- **Short exercise A**
Copy everything in the court's domicile evidence passage from "Wife claims, however, that" down to "decree was granted.", word for word.

Wife claims, however, that the evidence was insufficient to support the trial court's finding that Husband was a bona fide domiciliary of Nevada at the time the Nevada decree was granted.

SUMMARY OF DOMICILE EVIDENCE

a) The Nevada ranch: In 1960, six years prior to Husband's marriage to Wife, he had purchased a ranch in Winnemucca, Nevada, on which he intended to retire. The ranch, which Husband ran under the name Great Western Land & Cattle Co., consisted of a combination of three units. As of June 7, 1966, it was worth approximately $1,300,000.00.

The buildings of the ranch included a main house which was occupied by the ranch manager. Husband supervised numerous improvements to the ranch over the years from 1961 through 1965, including the drilling of wells, supplying electricity, installing electric pumps, a diversion dam, underground pipes for water, a feed lock consisting of ten corrals, putting 500 acres under cultivation, and enlarging the main house to provide it with a bedroom and private bath for himself. Husband testified that from 1962 through 1965 he spent as much of each summer as possible at the Nevada ranch from turnout 3 time in April, until roundup time in October. He did not spend the six weeks immediately preceding the filing of his Nevada divorce complaint in Nevada. 4 Although in 1966 Husband attempted to sell part of the Great Western Land & Cattle Co. holdings, the deal was never consummated, and Husband owned all of the property at the time of trial.

- **Entries supplied**
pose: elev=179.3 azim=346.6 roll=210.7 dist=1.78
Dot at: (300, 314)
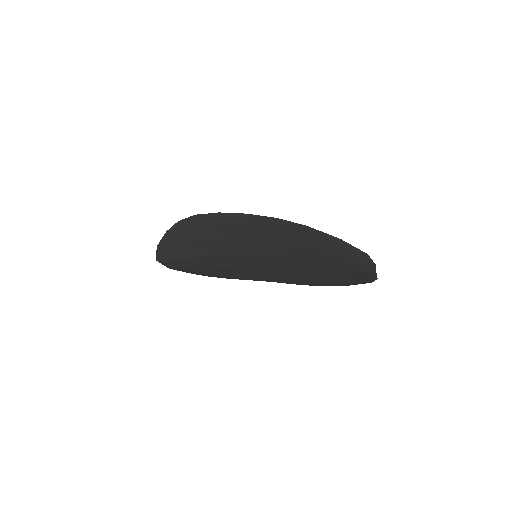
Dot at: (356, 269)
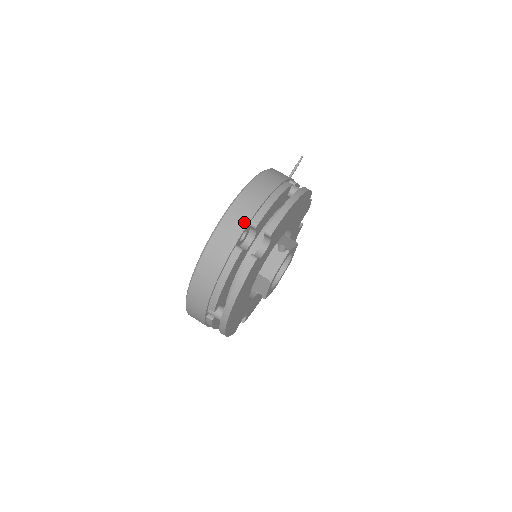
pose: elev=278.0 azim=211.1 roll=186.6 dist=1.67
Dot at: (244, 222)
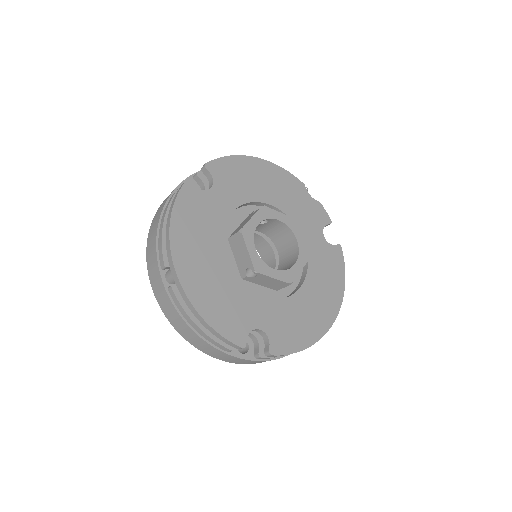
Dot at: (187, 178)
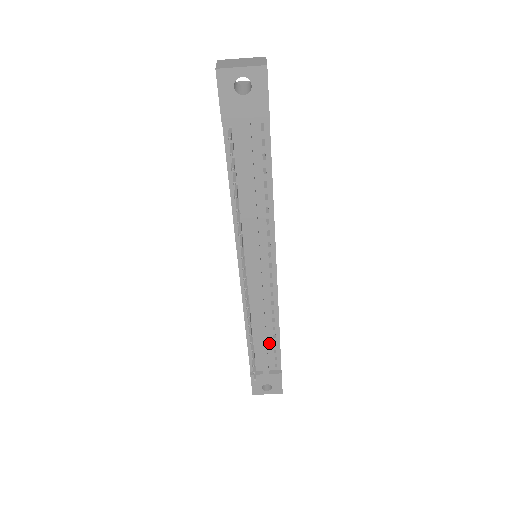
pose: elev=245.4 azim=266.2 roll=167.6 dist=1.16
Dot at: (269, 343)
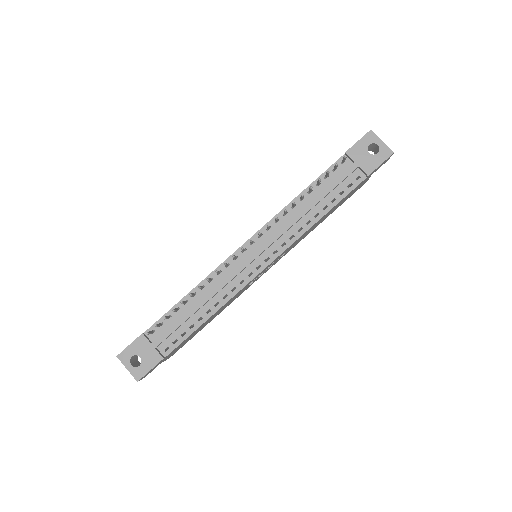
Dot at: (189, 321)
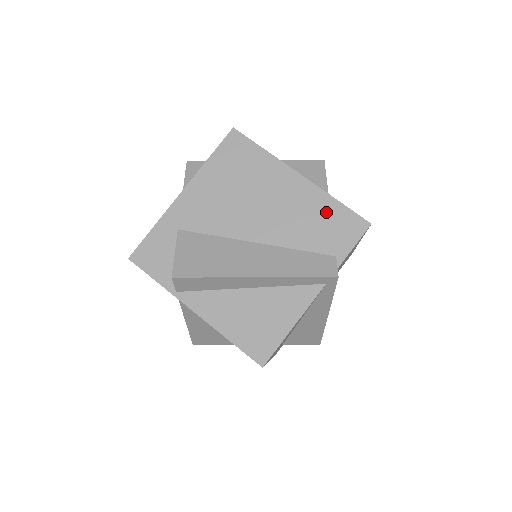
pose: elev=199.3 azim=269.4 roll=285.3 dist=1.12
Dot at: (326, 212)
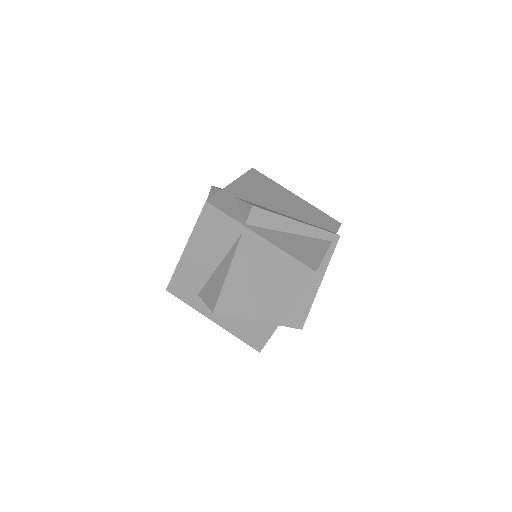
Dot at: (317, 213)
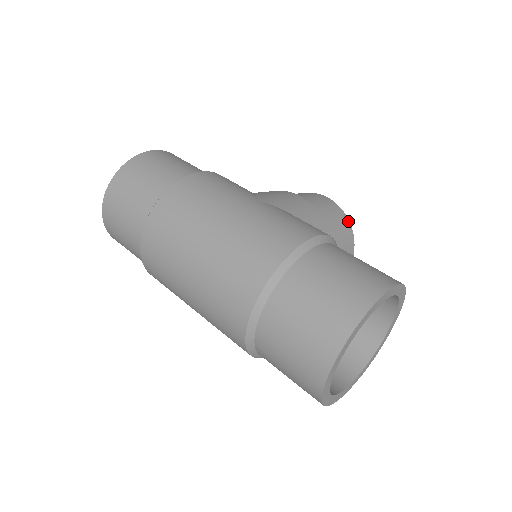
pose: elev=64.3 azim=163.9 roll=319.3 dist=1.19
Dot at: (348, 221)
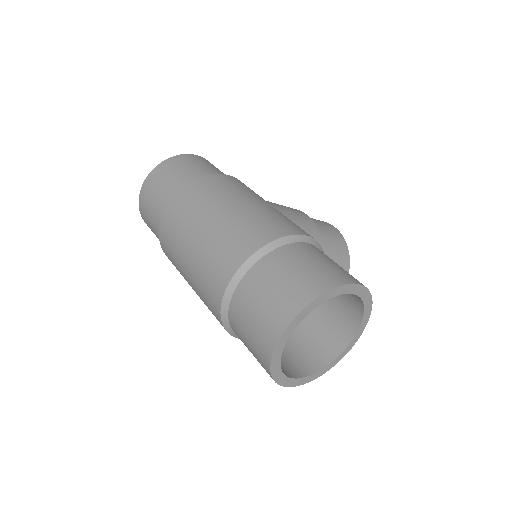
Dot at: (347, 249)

...

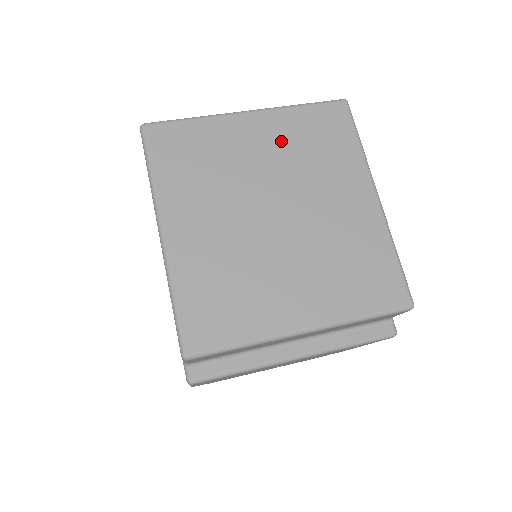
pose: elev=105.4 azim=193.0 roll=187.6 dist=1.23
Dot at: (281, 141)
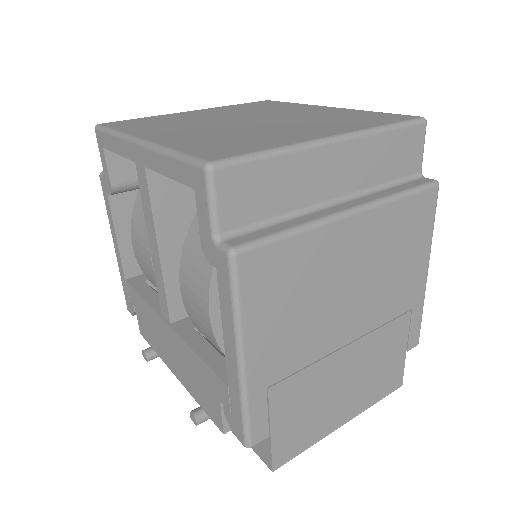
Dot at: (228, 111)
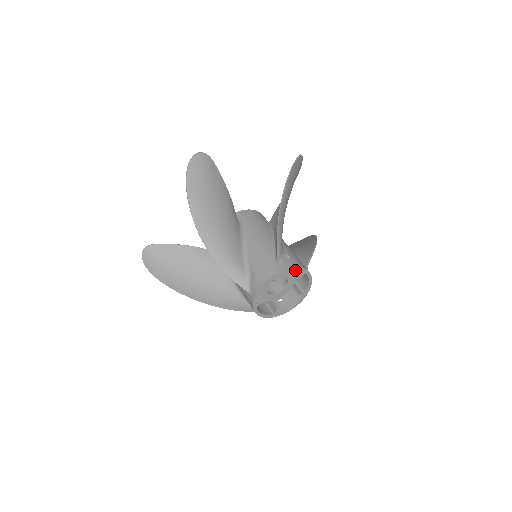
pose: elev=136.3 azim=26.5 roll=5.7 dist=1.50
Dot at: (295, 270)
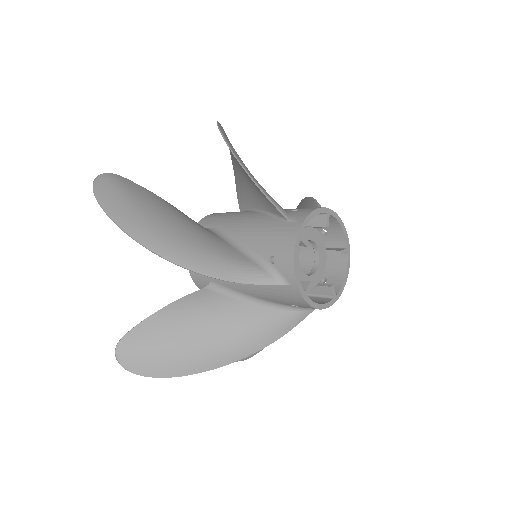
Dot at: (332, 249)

- **Short exercise B**
In the rows above, take everything from the line containing "pose: elev=179.3 azim=346.6" down to the line containing "Dot at: (317, 213)" and arrange it as a Markdown table with the columns No. and Entry, numbering each line and dropping blank ones. Leave the pictures out.

- **Task result A**
Wife claims, however, that the evidence was insufficient to support the trial court's finding that Husband was a bona fide domiciliary of Nevada at the time the Nevada decree was granted.

- **Task result B**
| No. | Entry |
|---|---|
| 1 | pose: elev=179.3 azim=346.6 roll=210.7 dist=1.78 |
| 2 | Dot at: (300, 314) |
| 3 | Dot at: (356, 269) |
| 4 | pose: elev=278.0 azim=211.1 roll=186.6 dist=1.67 |
| 5 | Dot at: (244, 222) |
| 6 | Dot at: (187, 178) |
| 7 | pose: elev=245.4 azim=266.2 roll=167.6 dist=1.16 |
| 8 | Dot at: (269, 343) |
| 9 | Dot at: (189, 321) |
| 10 | pose: elev=199.3 azim=269.4 roll=285.3 dist=1.12 |
| 11 | Dot at: (326, 212) |
| 12 | Dot at: (317, 213) |